Who catches your eye first – the boy or the man?
Brian Liu put himself in this design twice, though his adult outline is almost eclipsed by his serious six-year-old face. That photo was used on his passport when he immigrated from Hong Kong to Canada in 1993. Adult Brian, partially obscured by the collage and looking off camera, “is still the boy that was bullied and misunderstood,” he says. That led to anxiety, depression and shame, until he met Jesus and felt a connection: both of them were discriminated against.
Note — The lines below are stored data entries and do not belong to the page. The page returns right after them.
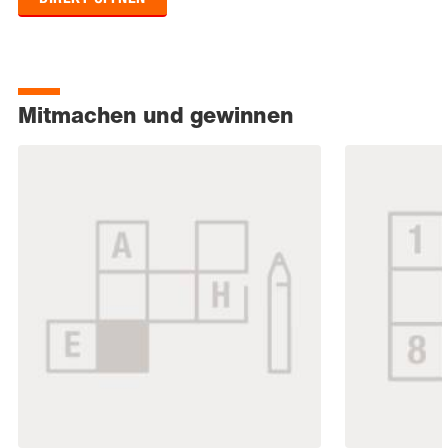
Mitmachen und gewinnen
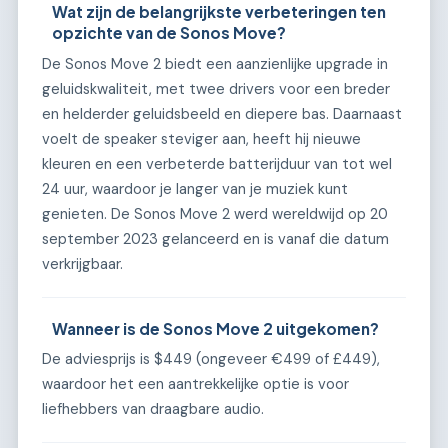
Wat zijn de belangrijkste verbeteringen ten
opzichte van de Sonos Move?
De Sonos Move 2 biedt een aanzienlijke upgrade in
geluidskwaliteit, met twee drivers voor een breder
en helderder geluidsbeeld en diepere bas. Daarnaast
voelt de speaker steviger aan, heeft hij nieuwe
kleuren en een verbeterde batterijduur van tot wel
24 uur, waardoor je langer van je muziek kunt
genieten. De Sonos Move 2 werd wereldwijd op 20
september 2023 gelanceerd en is vanaf die datum
verkrijgbaar.
Wanneer is de Sonos Move 2 uitgekomen?
De adviesprijs is $449 (ongeveer €499 of £449),
waardoor het een aantrekkelijke optie is voor
liefhebbers van draagbare audio.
Now, through his art, Liu wants to help people do a better job trying to understand each other.
In mid-April, CC’s Editor chatted with the Vancouver artist about “The Man I’ve Become,” commissioned for a new exhibition at Regent College called Healing in Colour: Stories of Race, Faith and Mental Health.
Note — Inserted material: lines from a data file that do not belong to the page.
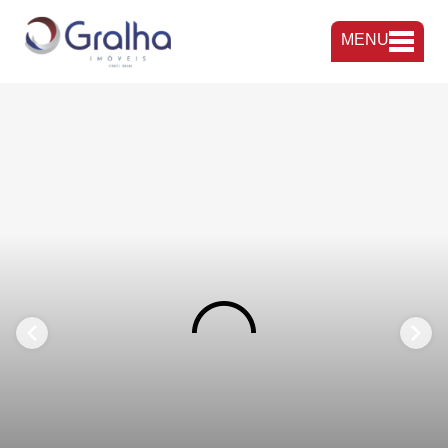
MENU
FAVORITOS
COMPARTILHAR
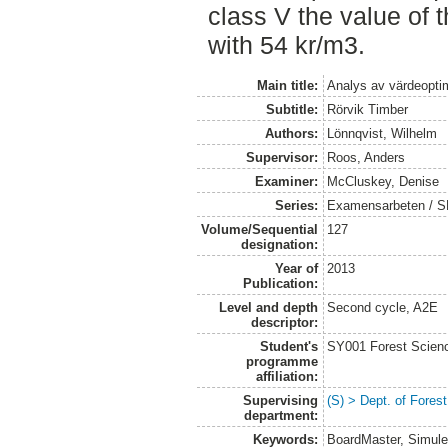
class V the value of 
with 54 kr/m3.
Main title:
Analys av värdeoptim
Subtitle:
Rörvik Timber
Authors:
Lönnqvist, Wilhelm
Supervisor:
Roos, Anders
Examiner:
McCluskey, Denise
Series:
Examensarbeten / SLU
Volume/Sequential
127
designation:
Year of
2013
Publication:
Level and depth
Second cycle, A2E
descriptor:
Student's
SY001 Forest Scien
programme
affiliation:
Supervising
(S) > Dept. of Fores
department:
Keywords:
BoardMaster, Simuler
CC: Why did you choose a collage?
Liu: Instead of a general response to race, faith and mental health, I took a personal approach. That’s why I chose a photo of myself. It was important to portray myself in both time periods – today and when I first came to Canada.
I remember having a lot of trouble taking that [passport] photo – I kept blinking. It was me transitioning from one culture to another, entering into the unknown.
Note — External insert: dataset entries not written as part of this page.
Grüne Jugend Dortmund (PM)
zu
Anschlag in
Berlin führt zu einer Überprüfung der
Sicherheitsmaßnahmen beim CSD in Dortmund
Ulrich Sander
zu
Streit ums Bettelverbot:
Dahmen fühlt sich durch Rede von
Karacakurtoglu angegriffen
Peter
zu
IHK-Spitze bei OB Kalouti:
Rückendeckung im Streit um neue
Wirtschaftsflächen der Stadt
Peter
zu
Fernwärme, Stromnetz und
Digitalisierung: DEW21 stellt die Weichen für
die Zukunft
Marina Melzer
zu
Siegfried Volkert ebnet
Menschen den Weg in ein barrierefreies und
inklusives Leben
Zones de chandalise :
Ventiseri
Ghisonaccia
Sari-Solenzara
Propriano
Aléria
What do you hope viewers see?
When we talk about racism and the tension around it, and how do we fix it – that’s quite a high order. It always seems safer to be divided, to draw boundaries. Our comfort is tied up in the survival instinct. Racism is born out of fear. [But] the conversation of racism is personal.
The first thing I want viewers to see is me as a person, as opposed to taking a stand on one side or another.
How does it feel to have this exhibit happening now, after a year of COVID and during #StopAsianHate?
I feel vulnerable, and that’s a good place to be – as the oppressed or the oppressor. Vulnerability is where we can find a safe place to meet, without aggression. This piece does come at a very important time, not just with Anti-Asian hate but also the injustices that have come out of Black Lives Matter and overseas. My story is only a small piece of the pie in terms of what injustice looks like, but maybe other Asian Canadians might relate and start sharing their stories. That’s the only way to have the world understand what it feels like to be discriminated against.
The fallout from [the past year] is brokenness. We need love, forgiveness, healing – all those things are in the Gospel and I believe we can find those things in God.